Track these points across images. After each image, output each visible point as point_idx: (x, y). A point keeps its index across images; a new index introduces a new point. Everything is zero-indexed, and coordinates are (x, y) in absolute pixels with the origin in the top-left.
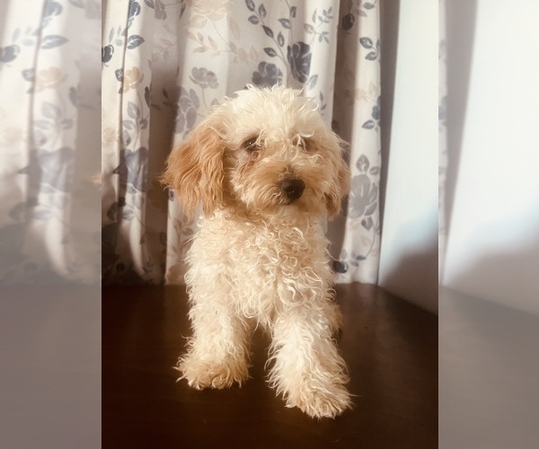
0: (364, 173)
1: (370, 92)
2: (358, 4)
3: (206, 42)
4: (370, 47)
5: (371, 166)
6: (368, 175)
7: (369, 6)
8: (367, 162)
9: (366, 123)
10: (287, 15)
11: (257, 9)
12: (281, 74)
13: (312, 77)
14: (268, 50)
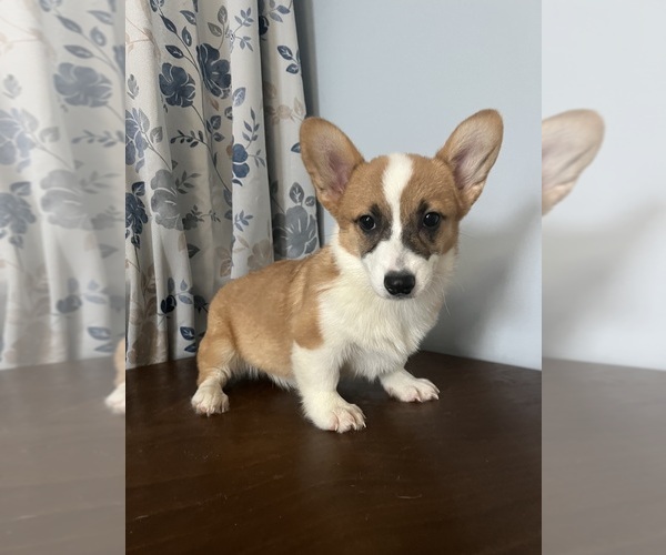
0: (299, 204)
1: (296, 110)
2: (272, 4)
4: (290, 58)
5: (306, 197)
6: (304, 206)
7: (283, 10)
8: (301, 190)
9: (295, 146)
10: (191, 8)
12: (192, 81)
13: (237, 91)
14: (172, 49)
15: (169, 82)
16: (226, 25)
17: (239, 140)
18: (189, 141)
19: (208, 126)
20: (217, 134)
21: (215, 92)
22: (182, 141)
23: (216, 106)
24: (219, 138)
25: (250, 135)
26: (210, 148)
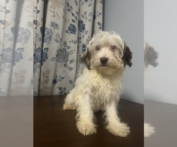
============
Exercise aim: Rewrite every row above with "top-left" swapped for "upper-left" and everything else kept the same. Leave the pictures out.

Solution for this problem:
Track these points across images. After each image, output each visible point as point_idx: (x, y). A point keeps its index across images; a new index introduces a new point. Everything is zero-indexed, and coordinates are (x, y) in absolute pixels with the origin in the upper-left.
0: (364, 173)
1: (370, 92)
2: (358, 4)
3: (206, 42)
4: (370, 47)
5: (371, 166)
6: (368, 175)
7: (369, 6)
8: (367, 162)
9: (366, 123)
10: (287, 15)
11: (257, 9)
12: (281, 74)
13: (312, 77)
14: (268, 50)
0: (299, 204)
1: (296, 110)
2: (272, 4)
4: (290, 58)
5: (306, 197)
6: (304, 206)
7: (283, 10)
8: (301, 190)
9: (295, 146)
10: (191, 8)
12: (192, 81)
13: (237, 91)
14: (172, 49)
15: (169, 82)
16: (226, 25)
17: (239, 140)
18: (189, 141)
19: (208, 126)
20: (217, 134)
21: (215, 92)
22: (182, 141)
23: (216, 106)
24: (219, 138)
25: (250, 135)
26: (210, 148)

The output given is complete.